Last month, prosecutors in Ecuador announced they had identified a criminal ring that had colluded with health officials to win a contract selling body bags to hospitals at 13 times the real price.
Then, one of the men implicated, Daniel Salcedo, fled Ecuador in a small plane that crashed in Peru. Salcedo is now recovering in the custody of the Ecuador police.
Dozens of public officials and local entrepreneurs stand accused of exploiting the crisis for personal enrichment by peddling influence to pricegouge hospitals and governments for medical supplies, including masks, sanitizer and ventilators. Some of the gear was so flawed that it was rendered useless — and may have contributed to even more sickness and death.
“People are dying in the streets because the hospital system collapsed,” said Diana Salazar, Ecuador’s attorney general. “To profit from the pain of others, with all these people who are losing their loved ones, it’s immoral.”
Investigations into fraud have reached the highest levels of government. The former Bolivian health minister is under house arrest awaiting trial on corruption charges after the ministry paid an intermediary millions more than the going rate for 170 ventilators — which didn’t even work properly.
In Brazil, which has the second highest number of coronavirus deaths after the United States — and Friday surpassed 1 million reported cases — government officials in at least seven states are under investigation on suspicion of misusing more than $200 million in public funds during the crisis.
In Colombia, the inspector general is investigating reports that more than 100 political campaign donors received lucrative contracts to provide emergency supplies during the pandemic.
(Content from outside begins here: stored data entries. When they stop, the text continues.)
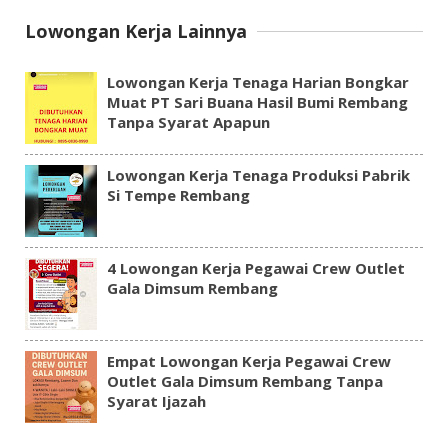
Lowongan Kerja Lainnya
Lowongan Kerja Tenaga Harian Bongkar
Muat PT Sari Buana Hasil Bumi Rembang
Tanpa Syarat Apapun
Lowongan Kerja Tenaga Produksi Pabrik
Si Tempe Rembang
4 Lowongan Kerja Pegawai Crew Outlet
Gala Dimsum Rembang
Empat Lowongan Kerja Pegawai Crew
Outlet Gala Dimsum Rembang Tanpa
Syarat Ijazah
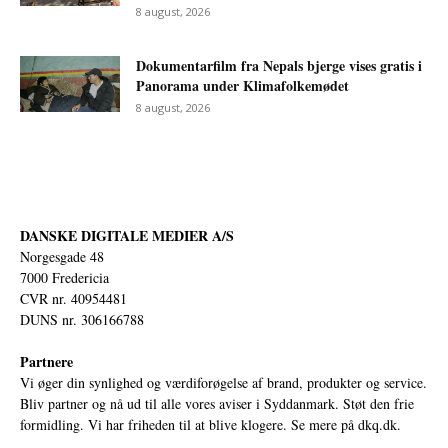
8 august, 2026
Dokumentarfilm fra Nepals bjerge vises gratis i
Panorama under Klimafolkemødet
8 august, 2026
DANSKE DIGITALE MEDIER A/S
Norgesgade 48
7000 Fredericia
CVR nr. 40954481
DUNS nr. 306166788
Partnere
Vi øger din synlighed og værdiforøgelse af brand, produkter og service.
Bliv partner og nå ud til alle vores aviser i Syddanmark. Støt den frie
formidling. Vi har friheden til at blive klogere. Se mere på
dkq.dk.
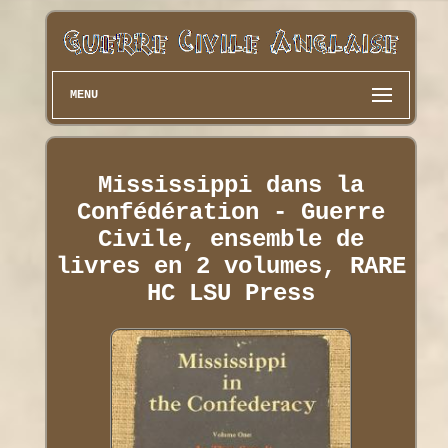
MENU
Mississippi dans la
Confédération - Guerre
Civile, ensemble de
livres en 2 volumes, RARE
HC LSU Press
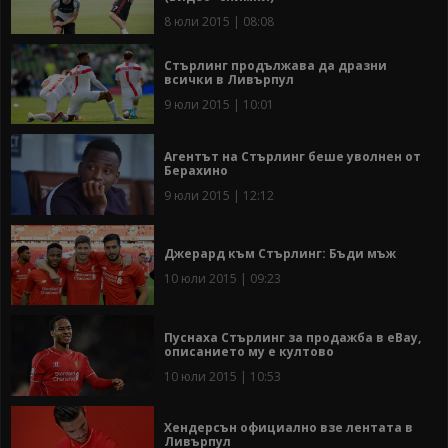
8 юли 2015 | 08:08
Стърлинг продължава да дразни
всички в Ливърпул
9 юли 2015 | 10:01
Агентът на Стърлинг беше уволнен от
Берахино
9 юли 2015 | 12:12
Джерард към Стърлинг: Бъди мъж
10 юли 2015 | 09:23
Пуснаха Стърлинг за продажба в eBay,
описанието му е култово
10 юли 2015 | 10:53
Хендерсън официално взе лентата в
Ливърпул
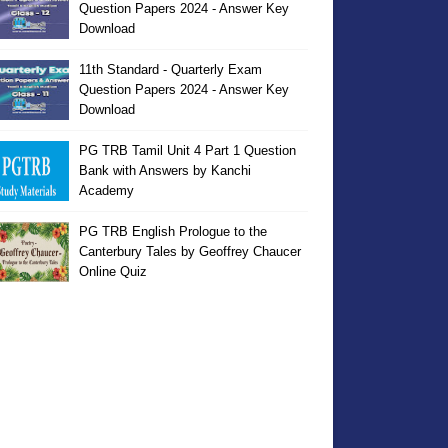
Question Papers 2024 - Answer Key
Download
11th Standard - Quarterly Exam
Question Papers 2024 - Answer Key
Download
PG TRB Tamil Unit 4 Part 1 Question
Bank with Answers by Kanchi
Academy
PG TRB English Prologue to the
Canterbury Tales by Geoffrey Chaucer
Online Quiz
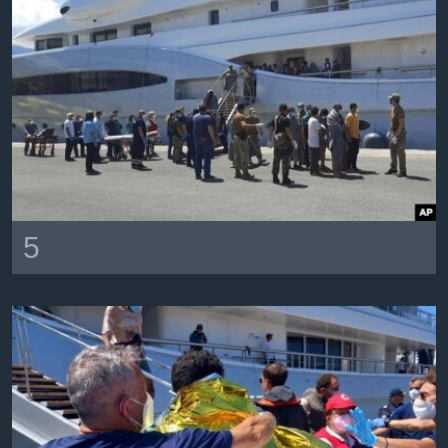
ቋንቋዎች
5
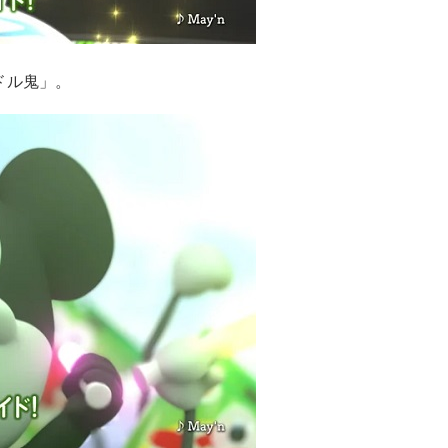
ドル鬼」。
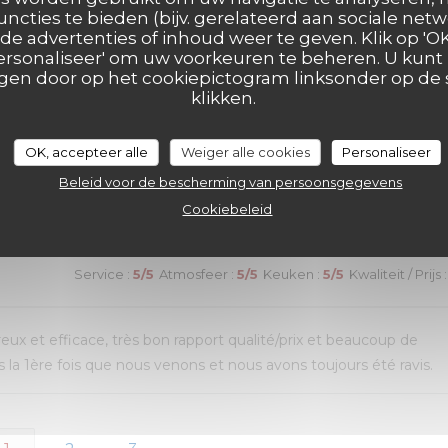
ui n’avait pas été terminé. Une adresse que nous recommandon
uncties te bieden (bijv. gerelateerd aan sociale netw
e advertenties of inhoud weer te geven. Klik op 'OK,
 'Personaliseer' om uw voorkeuren te beheren. U kunt
en door op het cookiepictogram linksonder op de s
klikken.
Service
:
4
/5
Atmosfeer
:
5
/5
Keuken
:
5
/5
Kwaliteit / Prijs
:
OK, accepteer alle
Weiger alle cookies
Personaliseer
Beleid voor de bescherming van persoonsgegevens
de choix. Mais un peu d’attente pour le service des plats
Cookiebeleid
Service
:
5
/5
Atmosfeer
:
5
/5
Keuken
:
5
/5
Kwaliteit / Prijs
:
reux et efficace, très bon rapport qualité/prix et beaucoup de
la 1ère fois que nous venons et nous avons toujours été ravis.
Peru’s police chief and interior minister resigned after their subordinates bought diluted sanitizer and flimsy face masks for police officers, who then began dying of infections from the virus at alarming rates.
Prosecutors are investigating links between police officials and the suppliers of the equipment to determine whether they colluded to defraud the government, according to Omar Tello, the head of anti-corruption investigators in the prosecutor’s office.
When Peruvian prosecutors began to look into the purchase of protective gear this month, several boxes of evidence disappeared at the headquarters of the police’s investigative crime unit in Lima. Police officers told authorities that several security cameras were not working the day they disappeared.
Tello said the monitoring system appeared to have been manipulated, and prosecutors are working to extract images of people who removed the boxes.
More than 11,000 police officers in Peru have been infected and 200 have died of the virus, according to the government, forcing the country to shutter some stations at least temporarily to contain outbreaks.
The coronavirus is testing nations that were struggling with corruption long before confronting a global health emergency. Presidents in Brazil, Peru and Guatemala have been forced from office in cases of bribery and kickbacks over the years.
But the pandemic has broadened the opportunities for public officials in Latin America to pilfer from state coffers, corruption experts say. Declaring a state of emergency, several countries suspended some regulations governing public contracts, paused in-person congressional sessions or did away with rules requiring them to respond to media requests for information.
“You have the ideal conditions for doing whatever you want,” said Eduardo Bohorquez, director of Transparency International Mexico, an anti-corruption nonprofit group. “There is less transparency, less access to information and zero independent oversight from Congress.”